Sunday, 20 October 2024

Short post on a lovely fall afternoon...

It’s late afternoon, and the light is golden as it shines through the leaves, leaving shimmering dappled shadows on the carpet.  It’s been so mild and sunny this past week, perfect weather for late summer/early fall. 

I have two books to tell you about today, but if it turns out to be brief summaries of each, just blame it on the lovely weather!  I finished reading Ruth Ware’s novel, One Perfect Couple, about five couples who are chosen to participate in a new reality tv show, “One Perfect Couple”, set on a remote desert island.  Each couple has one partner who is participating in the hopes that this will launch their acting/modelling career or provide their 15 minutes of fame.  But all is not what it seems, and when they are stranded on the island after a severe storm with few supplies and no way off, things start to unravel quickly.  It was much like William Golding’s Lord of the Flies, with one participant taking control and the others trying to alternately stand up to them and just survive.  It was pretty good, quite a page-turner, but I really resented Ware’s blatant plug for one of her earlier novels right in the midst of this one, which I found kind of shameful.  But it was an interesting ending, and I was intrigued enough to wade through all the excess (there was plenty of padding in this book) to get to the end and find out the truth.  It’s not her best book, in my opinion, but it’s certainly not her worst, and I’m being pretty objective, since I don’t even like reality shows! 

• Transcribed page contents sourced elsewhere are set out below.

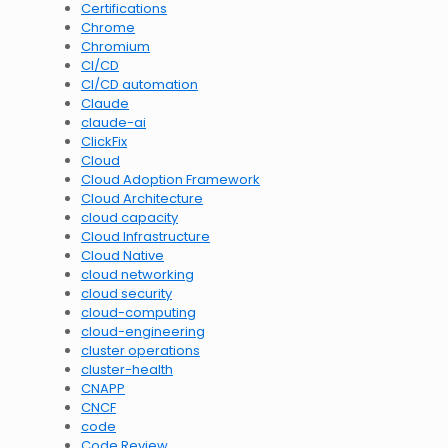
Certifications
Chrome
Chromium
CI/CD
CI/CD automation
Claude
claude-ai
ClickFix
Cloud
Cloud Adoption Framework
Cloud Architecture
cloud capacity
Cloud Infrastructure
Cloud Native
cloud networking
cloud security
cloud-computing
cloud-engineering
cluster operations
cluster-health
CNAPP
CNCF
code
Code Review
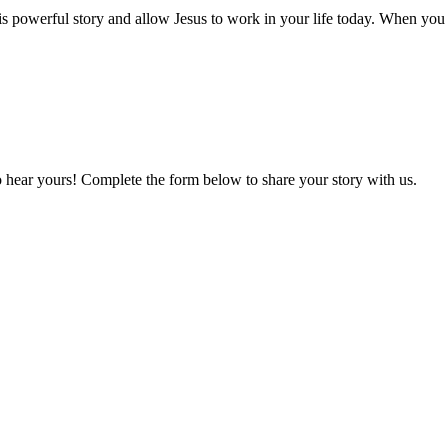
is powerful story and allow Jesus to work in your life today. When yo
o hear yours! Complete the form below to share your story with us.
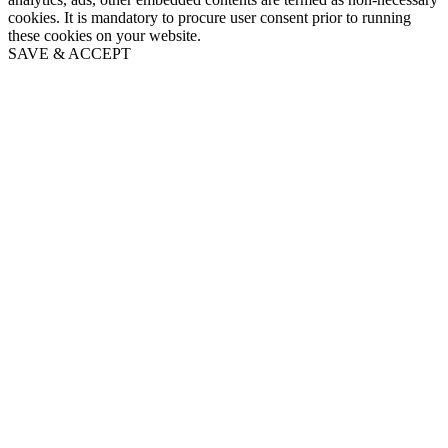
cookies. It is mandatory to procure user consent prior to running
these cookies on your website.
SAVE & ACCEPT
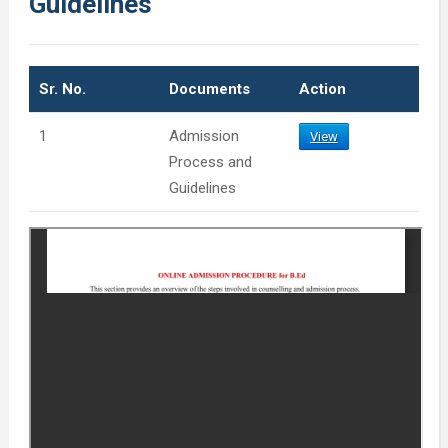
Guidelines
Sr. No.
Documents
Action
1
Admission
View
Process and
Guidelines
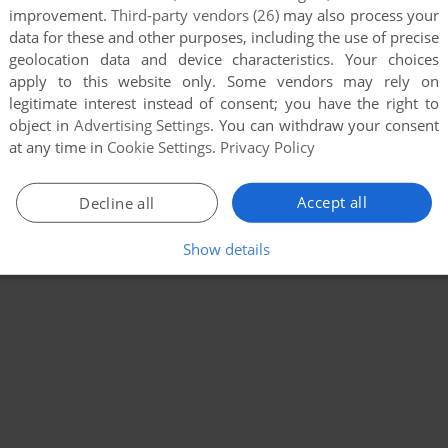
improvement.
Third-party vendors (26)
may also process your
data for these and other purposes, including the use of precise
geolocation data and device characteristics. Your choices
apply to this website only. Some vendors may rely on
legitimate interest instead of consent; you have the right to
object in
Advertising Settings
. You can withdraw your consent
at any time in
Cookie Settings
.
Privacy Policy
Accept all
Decline all
Show details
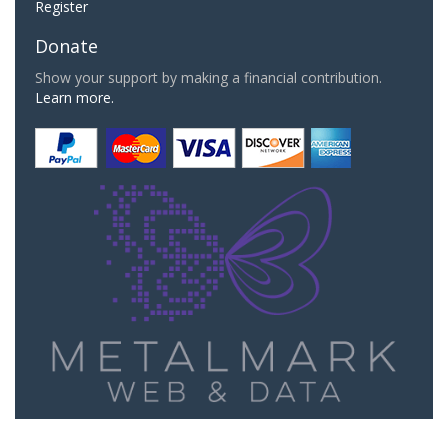
Register
Donate
Show your support by making a financial contribution.
Learn more.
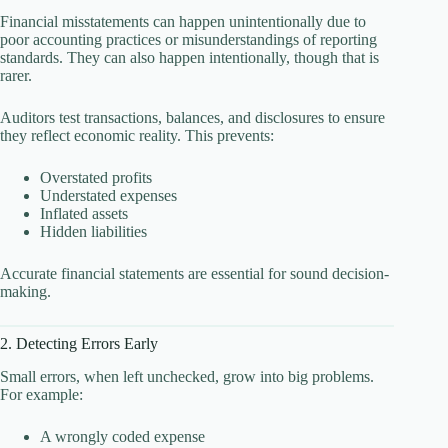
Financial misstatements can happen unintentionally due to
poor accounting practices or misunderstandings of reporting
standards. They can also happen intentionally, though that is
rarer.
Auditors test transactions, balances, and disclosures to ensure
they reflect economic reality. This prevents:
Overstated profits
Understated expenses
Inflated assets
Hidden liabilities
Accurate financial statements are essential for sound decision-
making.
2. Detecting Errors Early
Small errors, when left unchecked, grow into big problems.
For example:
A wrongly coded expense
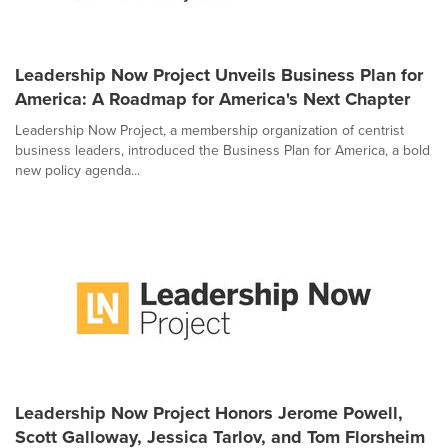
Leadership Now Project Unveils Business Plan for
America: A Roadmap for America's Next Chapter
Leadership Now Project, a membership organization of centrist
business leaders, introduced the Business Plan for America, a bold
new policy agenda...
Leadership Now Project Honors Jerome Powell,
Scott Galloway, Jessica Tarlov, and Tom Florsheim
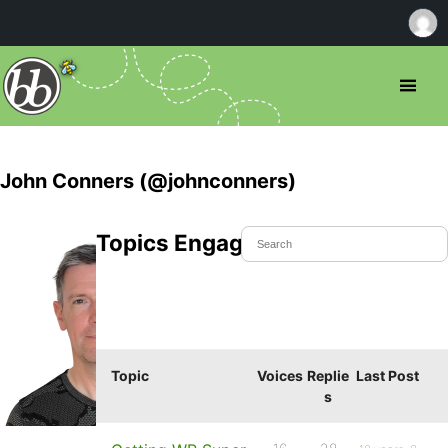
John Conners (@johnconners)
Topics Engaged In
Topic
Voices
Replie
Last Post
s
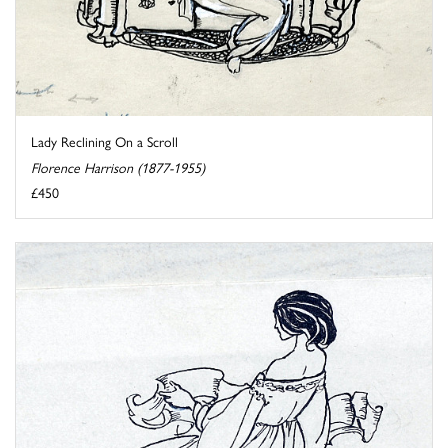
Lady Reclining On a Scroll
Florence Harrison (1877-1955)
£450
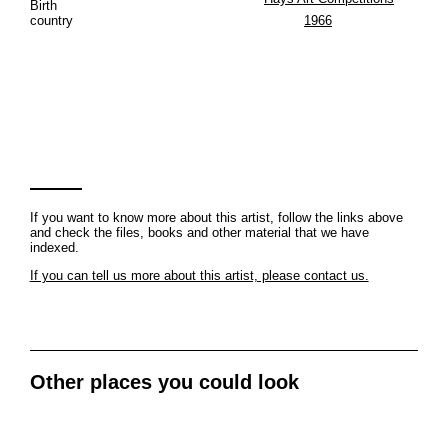
Birth
country
1966
If you want to know more about this artist, follow the links above
and check the files, books and other material that we have
indexed.
If you can tell us more about this artist, please contact us.
Other places you could look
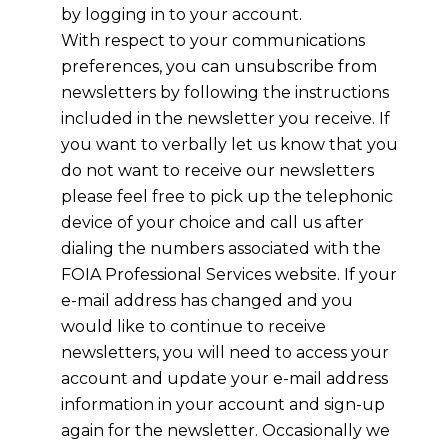
by logging in to your account.
With respect to your communications
preferences, you can unsubscribe from
newsletters by following the instructions
included in the newsletter you receive. If
you want to verbally let us know that you
do not want to receive our newsletters
please feel free to pick up the telephonic
device of your choice and call us after
dialing the numbers associated with the
FOIA Professional Services website. If your
e-mail address has changed and you
would like to continue to receive
newsletters, you will need to access your
account and update your e-mail address
information in your account and sign-up
again for the newsletter. Occasionally we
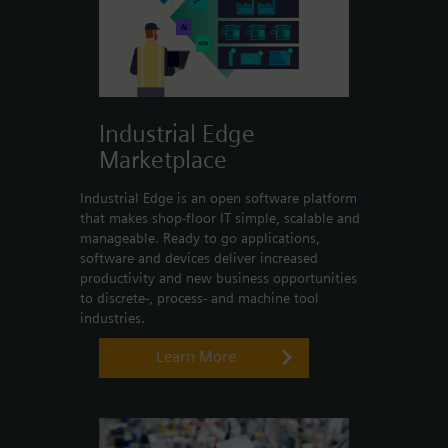
Industrial Edge
Marketplace
Industrial Edge is an open software platform
that makes shop-floor IT simple, scalable and
manageable. Ready to go applications,
software and devices deliver increased
productivity and new business opportunities
to discrete-, process- and machine tool
industries.
Learn More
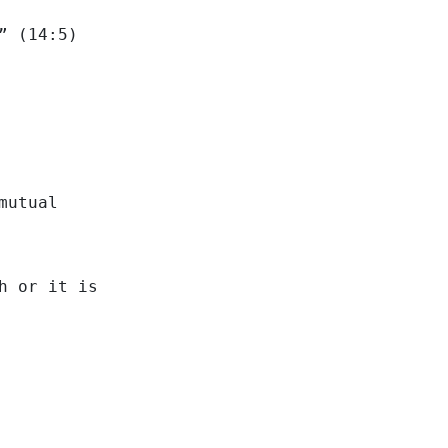
” (14:5)
mutual
h or it is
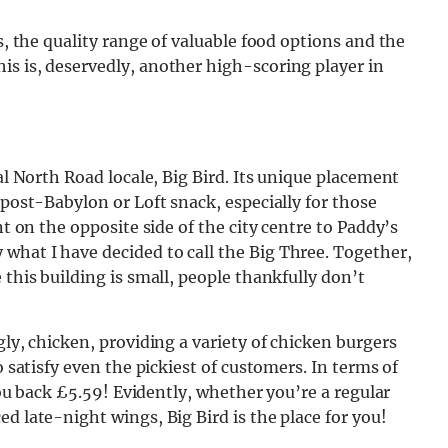
s, the quality range of valuable food options and the
is is, deservedly, another high-scoring player in
ial North Road locale, Big Bird. Its unique placement
 post-Babylon or Loft snack, especially for those
nt on the opposite side of the city centre to Paddy’s
what I have decided to call the Big Three. Together,
 this building is small, people thankfully don’t
gly, chicken, providing a variety of chicken burgers
o satisfy even the pickiest of customers. In terms of
 you back £5.59! Evidently, whether you’re a regular
d late-night wings, Big Bird is the place for you!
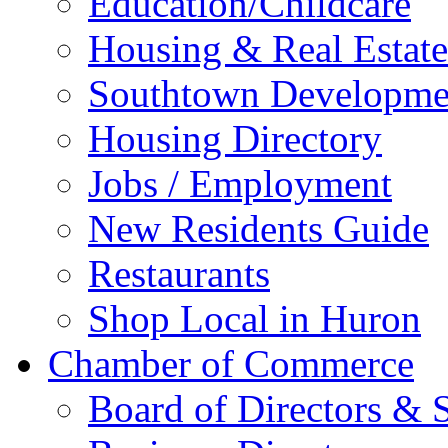
Education/Childcare
Housing & Real Estate
Southtown Developme
Housing Directory
Jobs / Employment
New Residents Guide
Restaurants
Shop Local in Huron
Chamber of Commerce
Board of Directors & S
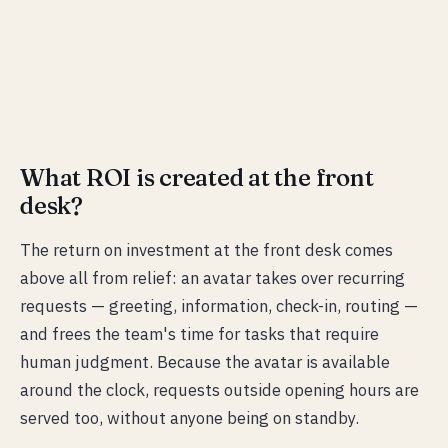
What ROI is created at the front
desk?
The return on investment at the front desk comes
above all from relief: an avatar takes over recurring
requests — greeting, information, check-in, routing —
and frees the team's time for tasks that require
human judgment. Because the avatar is available
around the clock, requests outside opening hours are
served too, without anyone being on standby.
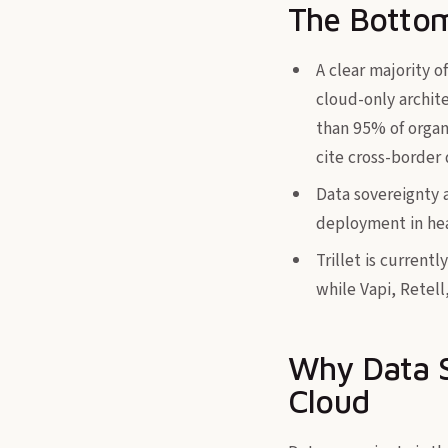
The Bottom
A clear majority o
cloud-only archite
than 95% of organi
cite cross-border 
Data sovereignty 
deployment in hea
Trillet is current
while Vapi, Retel
Why Data S
Cloud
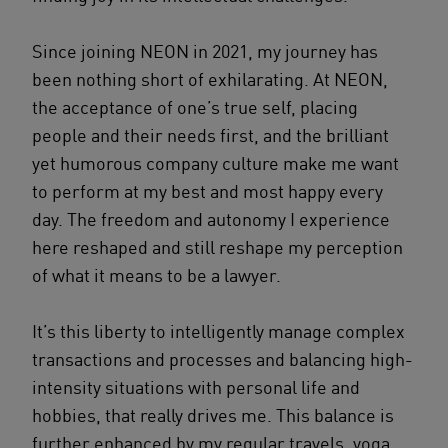
Since joining NEON in 2021, my journey has
been nothing short of exhilarating. At NEON,
the acceptance of one’s true self, placing
people and their needs first, and the brilliant
yet humorous company culture make me want
to perform at my best and most happy every
day. The freedom and autonomy I experience
here reshaped and still reshape my perception
of what it means to be a lawyer.
It’s this liberty to intelligently manage complex
transactions and processes and balancing high-
intensity situations with personal life and
hobbies, that really drives me. This balance is
further enhanced by my regular travels, yoga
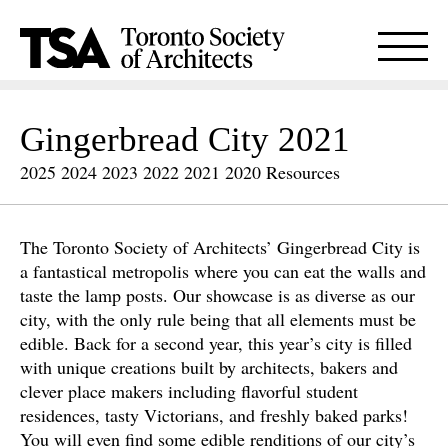
Gingerbread City 2021
2025
2024
2023
2022
2021
2020
Resources
The Toronto Society of Architects’ Gingerbread City is
a fantastical metropolis where you can eat the walls and
taste the lamp posts. Our showcase is as diverse as our
city, with the only rule being that all elements must be
edible. Back for a second year, this year’s city is filled
with unique creations built by architects, bakers and
clever place makers including flavorful student
residences, tasty Victorians, and freshly baked parks!
You will even find some edible renditions of our city’s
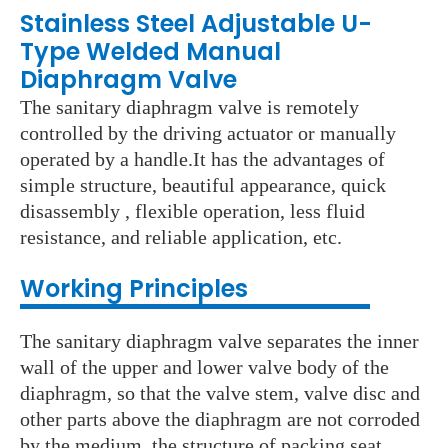
Stainless Steel Adjustable U-
Type Welded Manual
Diaphragm Valve
The sanitary diaphragm valve is remotely
controlled by the driving actuator or manually
operated by a handle.It has the advantages of
simple structure, beautiful appearance, quick
disassembly , flexible operation, less fluid
resistance, and reliable application, etc.
Working Principles
The sanitary diaphragm valve separates the inner
wall of the upper and lower valve body of the
diaphragm, so that the valve stem, valve disc and
other parts above the diaphragm are not corroded
by the medium, the structure of packing seat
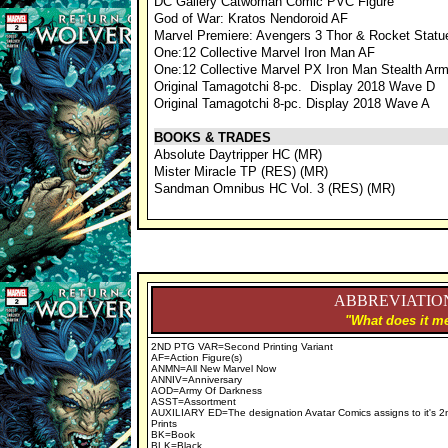
DC Gallery Catwoman Comic PVC Figure
God of War: Kratos Nendoroid AF
Marvel Premiere: Avengers 3 Thor & Rocket Stat
One:12 Collective Marvel Iron Man AF
One:12 Collective Marvel PX Iron Man Stealth Ar
Original Tamagotchi 8-pc. Display 2018 Wave D
Original Tamagotchi 8-pc. Display 2018 Wave A
BOOKS & TRADES
Absolute Daytripper HC (MR)
Mister Miracle TP (RES) (MR)
Sandman Omnibus HC Vol. 3 (RES) (MR)
ABBREVIATION
"What does it me
2ND PTG VAR=Second Printing Variant
AF=Action Figure(s)
ANMN=All New Marvel Now
ANNIV=Anniversary
AOD=Army Of Darkness
ASST=Assortment
AUXILIARY ED=The designation Avatar Comics assigns to it's 2
Prints
BK=Book
BLK=Black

Then I read a YA book that one of my former students, now helping out at the school and in my library to get his volunteering hours, is reading for one of his English classes.  The Things She’s Seen by Ambelin and Ezekiel Kwaymullina is told mainly from the point of view of Beth Teller, a teen who died in a car accident but still hangs out with her father, a police detective, who can see and hear her.  He’s not been able to get over her death, and with her mother dead for many years already, he seems to have no one to go to with his grief.  When he is recruited to help investigate a routine inquiry into a fire at a children’s home in a small town, he undertakes this task with little enthusiasm.  But all is not what it seems, and when he goes to interview a witness, a girl who supposedly ran away from rehab, things become more complicated and dire, and Beth’s father must do everything he can to uncover the truth about the home and the children living there, as well as the adults who ran it, before there are more deaths and coverups.  This was a quick but intense read, dealing with the horrors of colonization in Australia and the generational harm suffered by the Aboriginal people at the hands of the violent, power whites.  I would never have read this on my own, but it was an excellent book by this brother-sister writing team.  

That’s all for today.  There’s still time to get outside and enjoy the lovely evening!  Take care and keep reading!